【世界のかたち、日本のかたち】大阪大教授・坂本一哉
http://sankei.jp.msn.com/politics/news/110813/stt11081303360000-n1.htm
マニフェストは「国民からの命令書」と思って読んでもらいたい。一昨年秋の政権交代直後、民主党新内閣のある大臣は、自分の部下となった官僚たちにそう訓示した。
マニフェストが実際に官僚たちへの「命令書」になるには、そこに掲げられた政策を国会で法律にする必要がある。その意味で大臣の訓示には、やや勇み足があったかもしれない。ただマニフェストの実行を国民に約束して政権を獲得した民主党にとっては、たしかにマニフェストそのものが政権運営に関する国民からの「命令書」になるだろう。
その「命令書」の一部が実行できない、と民主党が音を上げている。先日(4日)民主党は、自民、公明両党との間で、マニフェストに掲げた子ども手当政策を今年度限りで廃止することに合意した。合意の前に岡田克也民主党幹事長は、この政策に関し政権交代前の民主党の認識に甘さがあったことを認め、文書で謝罪までしている。
政権与党が選挙中に約束した政策を結果的に実行できなくなる。それはとくに珍しいことではない。
しかしこの子ども手当の問題を軽く見過ごすわけにはいかないだろう。2つの理由からである。
まず子ども手当は、一昨年の衆議院選挙における民主党マニフェストの中で最大の目玉政策だった。当初の計画によれば、今年度からは年間約5・5兆円の巨費(ちなみに今年度の防衛費は約4・8兆円)を投じて、中学生までの子供1人当たり年間約31万円を給付。「社会全体で子育てする国」をつくるという理念を推し進めるための基盤政策にするはずだった。
まさに「国民の生活が第一」と訴えた民主党の看板政策であり、この看板に期待して民主党に一票を投じた有権者も少なくなかっただろう。そうした人たちにとって、廃止は重大な「命令書」違反であり、容易には納得しがたいはずだ。
仮にそうした人たちが納得するとしても、もう1つ大きな問題が残る。もし民主党が「命令書」の根幹部分を実行できないのなら、いまの民主党政権はいったい何のためにあるのかという問題である。

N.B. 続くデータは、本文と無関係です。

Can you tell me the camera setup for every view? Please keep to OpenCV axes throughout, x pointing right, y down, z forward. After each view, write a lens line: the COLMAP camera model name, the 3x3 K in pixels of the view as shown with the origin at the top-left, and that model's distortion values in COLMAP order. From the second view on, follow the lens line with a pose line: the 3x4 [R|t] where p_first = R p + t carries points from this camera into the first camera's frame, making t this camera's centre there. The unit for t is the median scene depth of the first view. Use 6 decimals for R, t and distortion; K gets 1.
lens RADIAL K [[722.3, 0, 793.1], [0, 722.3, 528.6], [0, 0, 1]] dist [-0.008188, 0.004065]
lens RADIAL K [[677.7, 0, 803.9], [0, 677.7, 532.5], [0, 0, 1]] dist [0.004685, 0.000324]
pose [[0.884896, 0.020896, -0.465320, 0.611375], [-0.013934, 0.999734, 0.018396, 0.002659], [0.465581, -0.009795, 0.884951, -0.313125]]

よく言われることだが、民主党は政策理念や主義主張が必ずしも一致しない人々が、政権交代実現のために集まった政党という性格が強い。いまだに政党綱領を持たないのもそのことに関係があるのだろう。
政党綱領を持たない民主党にとってマニフェストは、政権交代という目的を実現した後の民主党が何のために存在するのかを示す理由書のようなものでもある。その「存在理由書」が曖昧になれば、民主党が1つの党としてまとまっている理由がわかりにくくなるだろう。鳩山由紀夫前首相が子ども手当廃止について「魂を売り飛ばしてはならない」と強く批判するのも、そのことを懸念してのことではなかろうか。
いま民主党は国民からの重要な「命令」に違反し、その「存在理由」が曖昧になりつつある。このままでは今後の政権運営も迷走し続けるだけだろう。菅首相が退陣した後の代表選では、党の「存在理由」を徹底的に議論し、なるべく早い時期に衆議院の解散・総選挙を行い、国民から新しい「命令」を受け取るべきだと思う。